Commitment of funds must irrevocable, and the investment must be at risk in the commercial sense, i.e., you must be at risk of losing all or part of the investment— like any other commercial venture.  For example, investing your fund in a savings account would not qualify as investment for purposes of E-2 visa.

What amount of investment is considered substantial?

Whether the amount of investment is substantial is determined by reference to the Proportionality Test. The United States Department of State's Foreign Affairs Manual provides:

The proportionality test determines whether an investment is substantial by weighing the amount of qualifying funds invested against the cost of the business.  If the two figures are the same, then the investor has invested 100 percent of the needed funds in the business; such an investment is substantial.  The vast majority of cases involve lesser percentages.  The proportionality test can best be understood as a sort of inverted sliding scale. The lower the cost of the business the higher a percentage of investment is required. On the other hand, a highly expensive business would require a lower percentage of qualifying investment. There are no bright line percentages that exist in order for an investment to be considered substantial. Thus, investments constituting 100 percent of the total cost would normally qualify for a business requiring a startup cost of $100,000, for example. At the other extreme, an investment of $10 million in a $100 million business may be considered substantial, based on the sheer magnitude of the investment itself.

9 FAM § 402.9-6(D)(c). Therefore, “[t]he value (cost) of the business is clearly dependent on the nature of the enterprise. Any manufacturing business, such as an automobile manufacturer, might easily cost many millions of dollars to either purchase or establish and operate the business. At the extreme opposite pole, the cost to purchase an ongoing commercial enterprise or to establish a service business, such as a consulting firm, may be relatively low.” 9 FAM § 402.9-6(D)(c)(4).
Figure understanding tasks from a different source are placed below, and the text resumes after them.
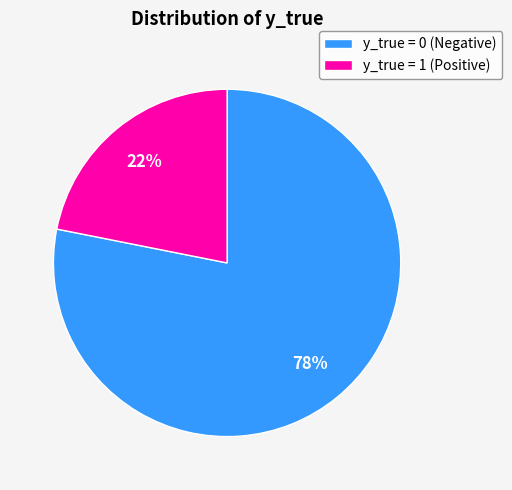

Is the sum of y_true = 0 (Negative) and y_true = 1 (Positive) greater than half?

Yes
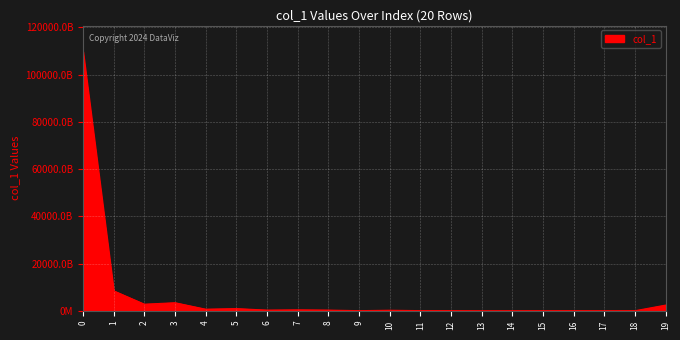

Rank the categories by value from highest to lowest.

0, 1, 3, 2, 19, 5, 4, 7, 8, 6, 10, 11, 9, 12, 18, 16, 15, 14, 17, 13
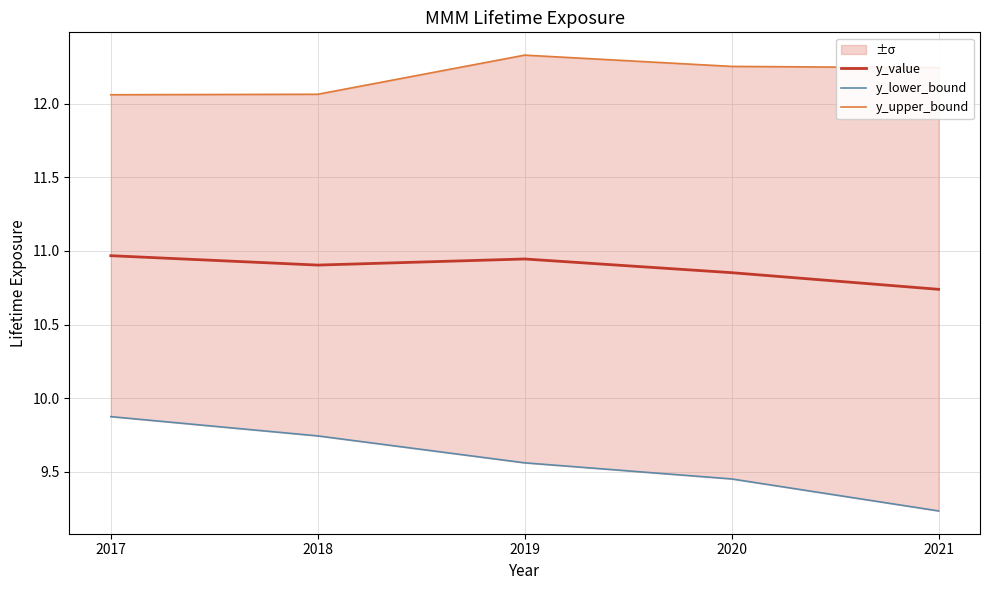

True or false: y_value and y_upper_bound cross at least once.

False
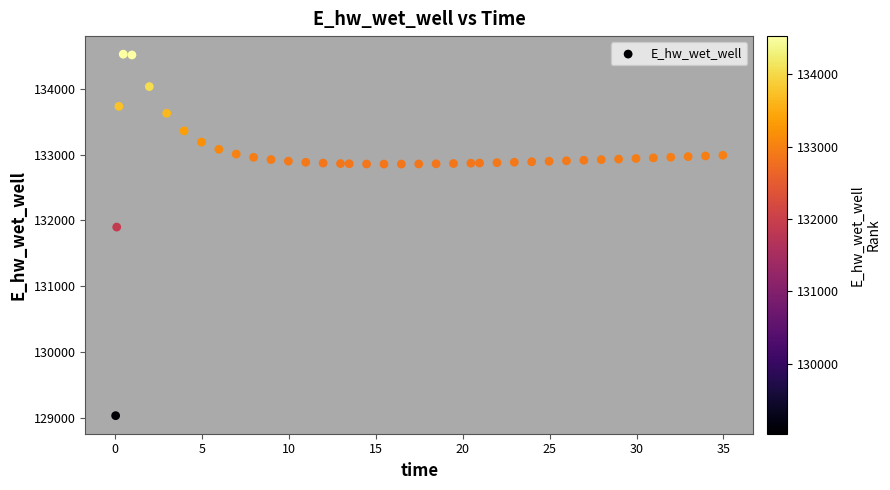

What Y value in the scatter plot is closest to 131779?

131898.4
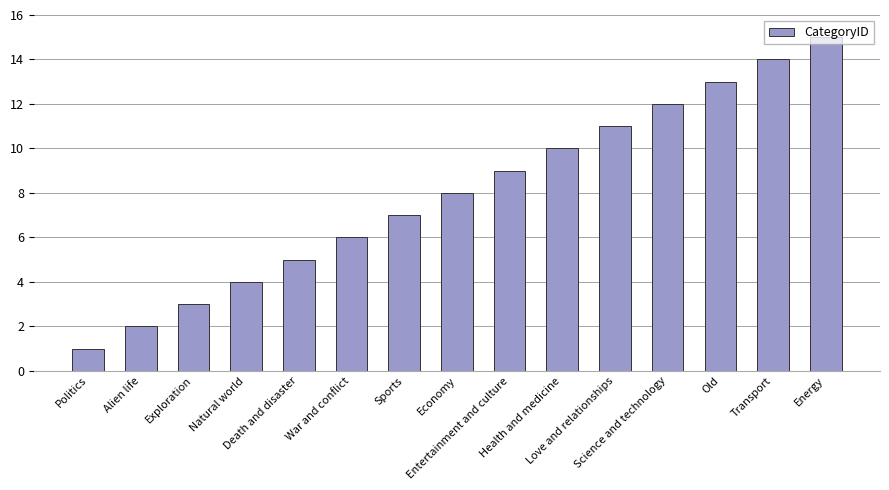

Rank the categories by value from lowest to highest.

Politics, Alien life, Exploration, Natural world, Death and disaster, War and conflict, Sports, Economy, Entertainment and culture, Health and medicine, Love and relationships, Science and technology, Old, Transport, Energy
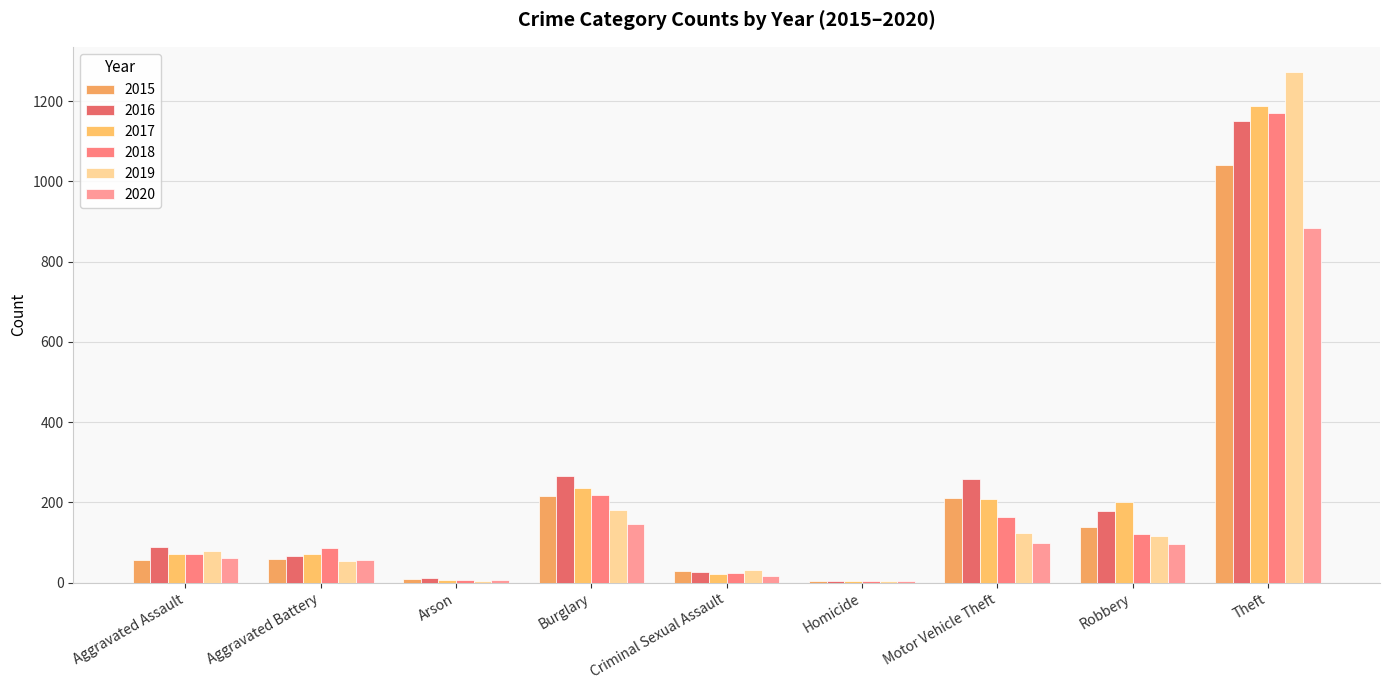

What is the label of the 1st bar from the right?

Theft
Warning about selection of investment opportunities.  It is your responsibility to decide the kind and amount of investment you wish to make.  You should carefully examine and research various business opportunities, secure business information and marketing and sales research data, consult business and financial advisors, and make an informed decision before placing your funds at risk. Note that attorneys are neither qualified nor allowed to provide financial advice.  Your attorney's duty is to represent you in light of your direction.
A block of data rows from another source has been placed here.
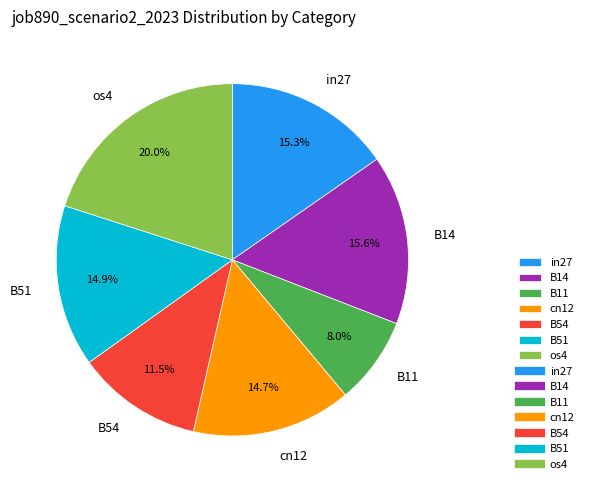

Which has a higher value, B51 or B54?

B51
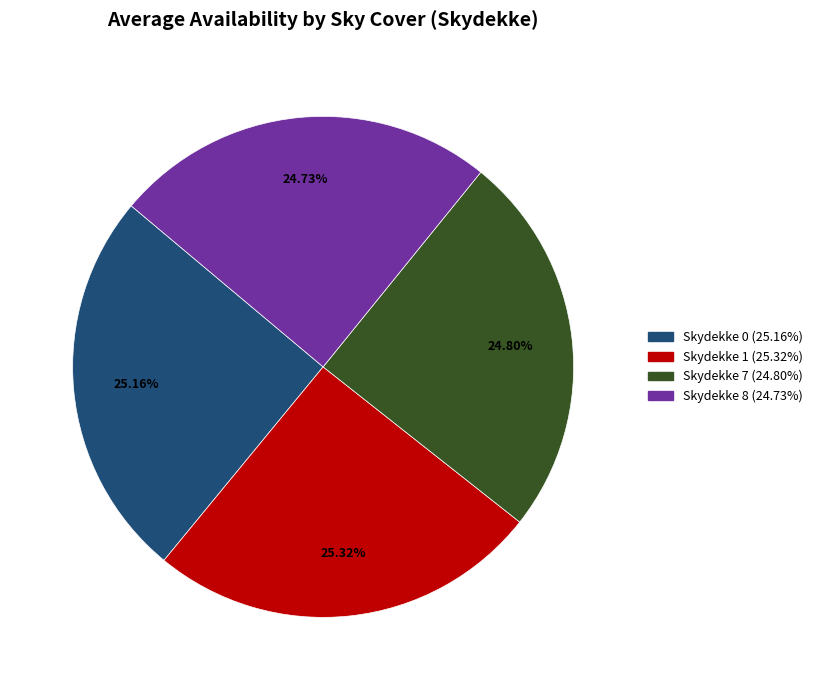

Is there a majority slice in this chart?

No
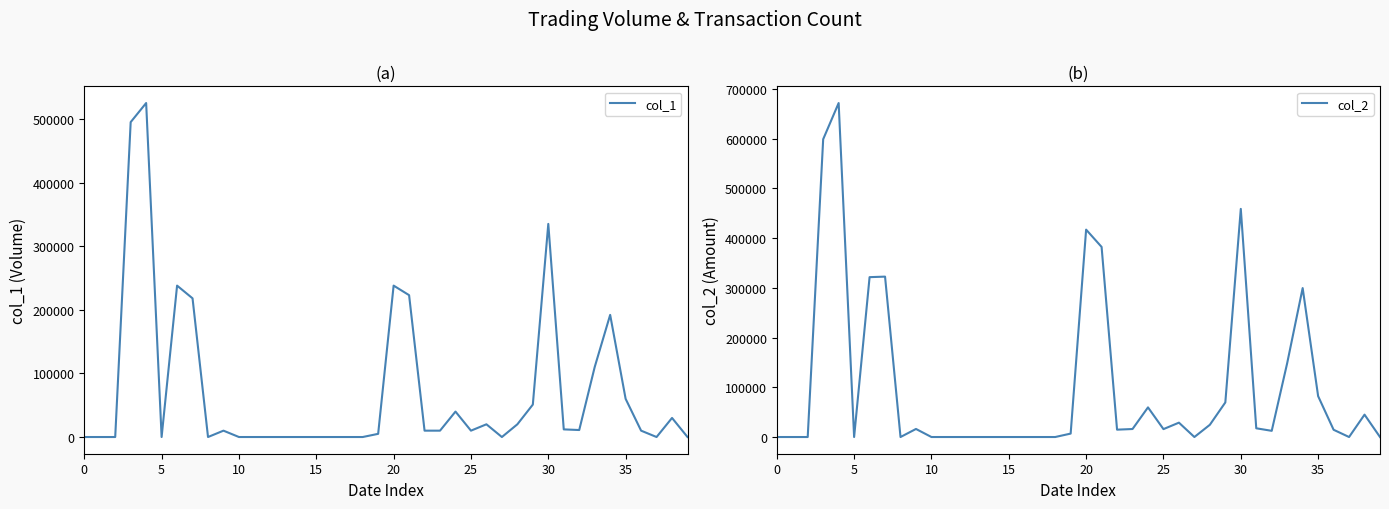

Does the chart have visible grid lines?

No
How should I apply for E-1 or E-2 visa?

If you are currently in the United States, you may file a Petition for Nonimmigrant Worker (Form I-129) with the USCIS, to change your status.  If you are overseas, you must directly apply for E-1 or E-2 visas at a U.S. consulate.

What is maximum duration of E-1 & E-2 visas?
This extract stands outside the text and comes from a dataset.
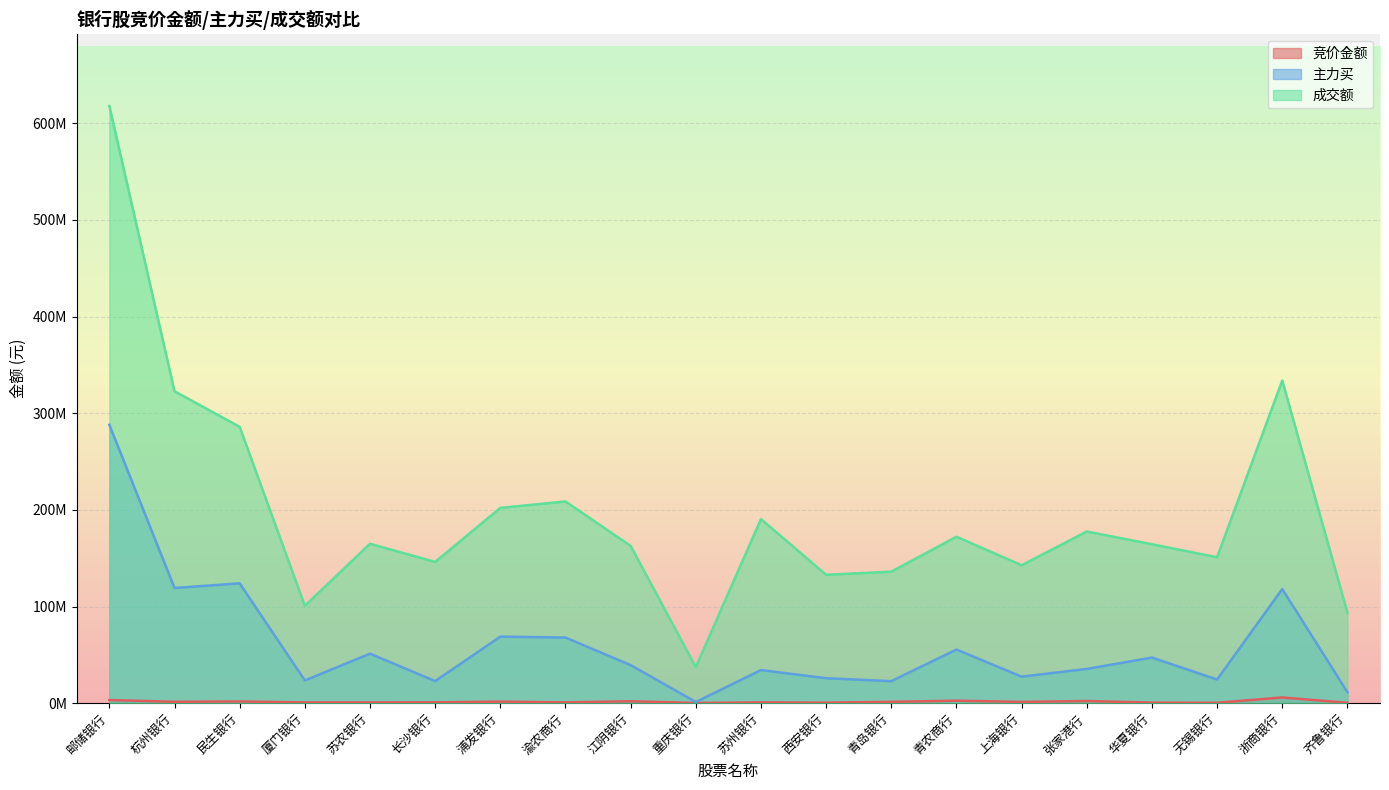

Where is 竞价金额 nearest to the value 3077859?

邮储银行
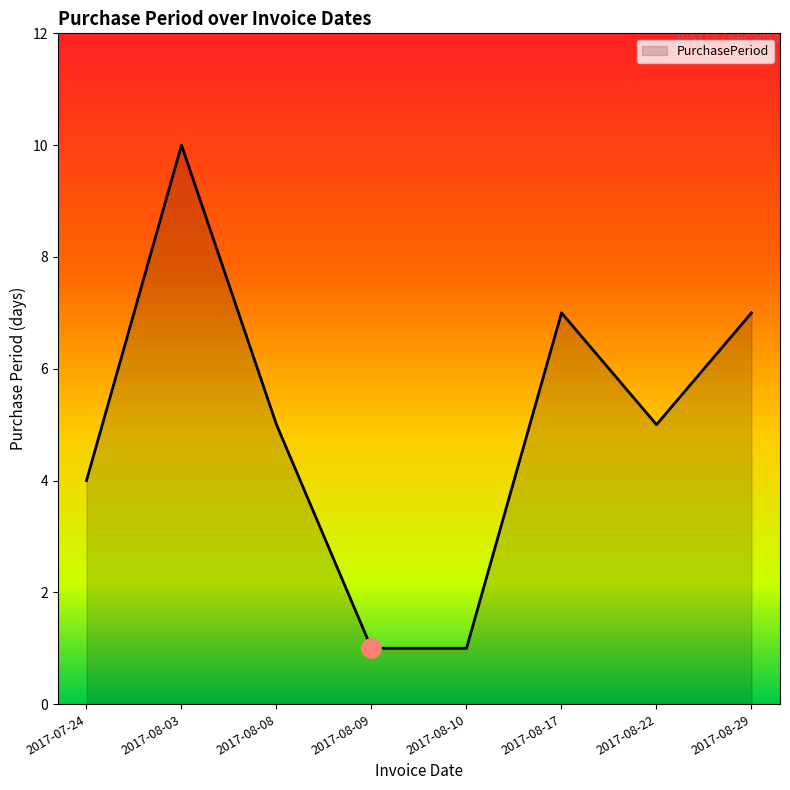

What is the average value?

5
The initial period of E-1 and E-2 visas can be up to two (2) years.  These visas may be renewed indefinitely in two-year increments, so long as the required qualifications are met. If principal E-1 or E-2 visa holders leave the country on travel, on readmission they may receive an automatic two-year extension.  Note that the automatic readmission extension does not apply to the spouses and children of the principal E1 and E2 visa holders, but they may apply for the extension of their status, if they continue to qualify.

Can my spouse and children accompany me to the United States?

Yes. The spouses and minor children (unmarried and under 21) of E-1 and E-2 visa holders may accompany, or follow-to-join, them, under E-1 or E-2 visas.  Generally, they will receive the same period of stay as the principal visa holder.  If they are already in the United States, they may apply for change of status by filing a single Application to Extend/Change Nonimmigrant Status (I-539).

If the E-1 or E-2 visa holders travel outside of the United States, on return to the United States they may receive an automatic two-year extension of their status.  This rule does not apply to spouses and children of the E-1 or E-2 visa holders unless they accompany the visa holder on return to the United States.

Spouses of E-1 and E-2 visa holders may apply to receive employment authorization.